Your objective: Each entry is to be given again precisely, and no picture may be carried over.

Stored data entries:
——————

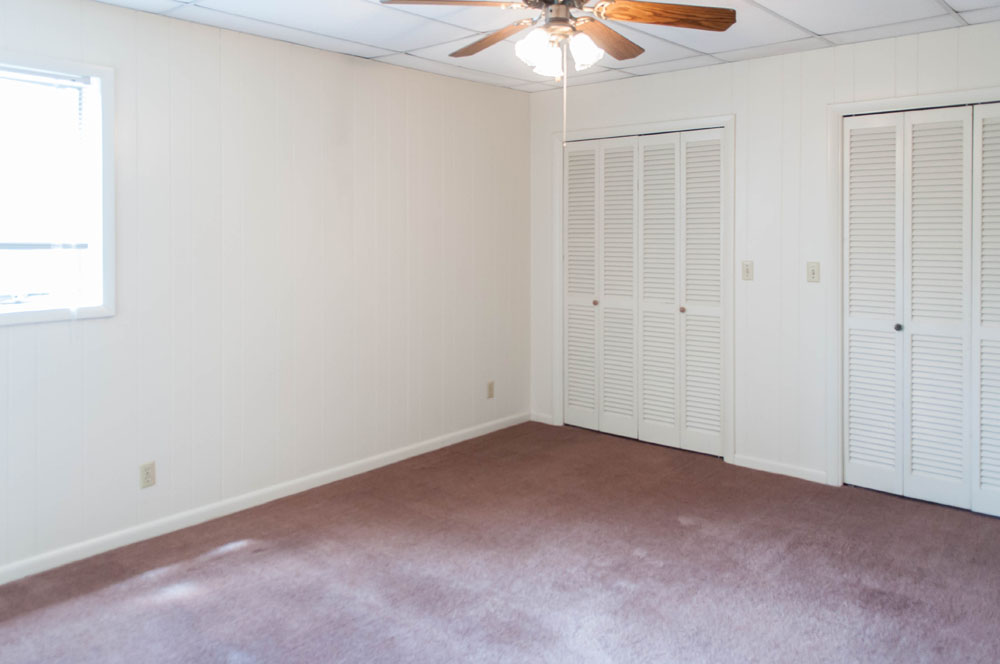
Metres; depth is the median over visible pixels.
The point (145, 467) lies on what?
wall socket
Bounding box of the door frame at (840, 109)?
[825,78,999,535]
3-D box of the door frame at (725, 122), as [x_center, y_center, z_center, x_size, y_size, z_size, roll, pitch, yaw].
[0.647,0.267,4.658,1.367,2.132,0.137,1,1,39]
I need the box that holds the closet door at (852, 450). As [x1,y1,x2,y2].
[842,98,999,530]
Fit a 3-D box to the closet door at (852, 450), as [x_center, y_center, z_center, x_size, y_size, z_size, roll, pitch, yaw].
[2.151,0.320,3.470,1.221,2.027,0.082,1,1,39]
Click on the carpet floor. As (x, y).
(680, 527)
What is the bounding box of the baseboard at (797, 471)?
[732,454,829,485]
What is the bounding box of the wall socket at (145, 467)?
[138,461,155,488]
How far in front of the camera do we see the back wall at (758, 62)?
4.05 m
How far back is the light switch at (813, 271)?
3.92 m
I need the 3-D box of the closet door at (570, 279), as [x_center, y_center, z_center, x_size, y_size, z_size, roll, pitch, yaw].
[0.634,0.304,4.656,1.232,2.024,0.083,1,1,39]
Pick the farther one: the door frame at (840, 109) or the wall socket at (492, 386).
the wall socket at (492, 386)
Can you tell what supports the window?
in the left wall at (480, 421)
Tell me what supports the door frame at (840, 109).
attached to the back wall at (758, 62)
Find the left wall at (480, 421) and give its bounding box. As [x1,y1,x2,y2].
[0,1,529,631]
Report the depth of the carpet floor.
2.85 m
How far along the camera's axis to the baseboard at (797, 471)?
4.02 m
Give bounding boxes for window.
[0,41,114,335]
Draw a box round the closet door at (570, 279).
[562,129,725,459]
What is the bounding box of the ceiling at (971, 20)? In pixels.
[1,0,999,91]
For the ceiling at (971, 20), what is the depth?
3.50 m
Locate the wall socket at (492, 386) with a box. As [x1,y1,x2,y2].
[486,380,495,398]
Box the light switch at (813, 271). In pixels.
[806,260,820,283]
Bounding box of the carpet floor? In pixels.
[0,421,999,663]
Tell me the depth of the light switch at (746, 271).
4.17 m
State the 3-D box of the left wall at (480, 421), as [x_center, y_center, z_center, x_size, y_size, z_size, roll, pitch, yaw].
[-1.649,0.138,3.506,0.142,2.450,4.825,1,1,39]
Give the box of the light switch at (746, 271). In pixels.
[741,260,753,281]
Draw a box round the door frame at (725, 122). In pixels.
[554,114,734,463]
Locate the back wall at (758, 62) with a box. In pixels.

——————

Response to the task:
Metres; depth is the median over visible pixels.
The point (145, 467) lies on what?
wall socket
Bounding box of the door frame at (840, 109)?
[825,78,999,535]
3-D box of the door frame at (725, 122), as [x_center, y_center, z_center, x_size, y_size, z_size, roll, pitch, yaw].
[0.647,0.267,4.658,1.367,2.132,0.137,1,1,39]
I need the box that holds the closet door at (852, 450). As [x1,y1,x2,y2].
[842,98,999,530]
Fit a 3-D box to the closet door at (852, 450), as [x_center, y_center, z_center, x_size, y_size, z_size, roll, pitch, yaw].
[2.151,0.320,3.470,1.221,2.027,0.082,1,1,39]
Click on the carpet floor. As (x, y).
(680, 527)
What is the bounding box of the baseboard at (797, 471)?
[732,454,829,485]
What is the bounding box of the wall socket at (145, 467)?
[138,461,155,488]
How far in front of the camera do we see the back wall at (758, 62)?
4.05 m
How far back is the light switch at (813, 271)?
3.92 m
I need the 3-D box of the closet door at (570, 279), as [x_center, y_center, z_center, x_size, y_size, z_size, roll, pitch, yaw].
[0.634,0.304,4.656,1.232,2.024,0.083,1,1,39]
Pick the farther one: the door frame at (840, 109) or the wall socket at (492, 386).
the wall socket at (492, 386)
Can you tell what supports the window?
in the left wall at (480, 421)
Tell me what supports the door frame at (840, 109).
attached to the back wall at (758, 62)
Find the left wall at (480, 421) and give its bounding box. As [x1,y1,x2,y2].
[0,1,529,631]
Report the depth of the carpet floor.
2.85 m
How far along the camera's axis to the baseboard at (797, 471)?
4.02 m
Give bounding boxes for window.
[0,41,114,335]
Draw a box round the closet door at (570, 279).
[562,129,725,459]
What is the bounding box of the ceiling at (971, 20)? In pixels.
[1,0,999,91]
For the ceiling at (971, 20), what is the depth?
3.50 m
Locate the wall socket at (492, 386) with a box. As [x1,y1,x2,y2].
[486,380,495,398]
Box the light switch at (813, 271). In pixels.
[806,260,820,283]
Bounding box of the carpet floor? In pixels.
[0,421,999,663]
Tell me the depth of the light switch at (746, 271).
4.17 m
State the 3-D box of the left wall at (480, 421), as [x_center, y_center, z_center, x_size, y_size, z_size, roll, pitch, yaw].
[-1.649,0.138,3.506,0.142,2.450,4.825,1,1,39]
Give the box of the light switch at (746, 271). In pixels.
[741,260,753,281]
Draw a box round the door frame at (725, 122). In pixels.
[554,114,734,463]
Locate the back wall at (758, 62) with a box. In pixels.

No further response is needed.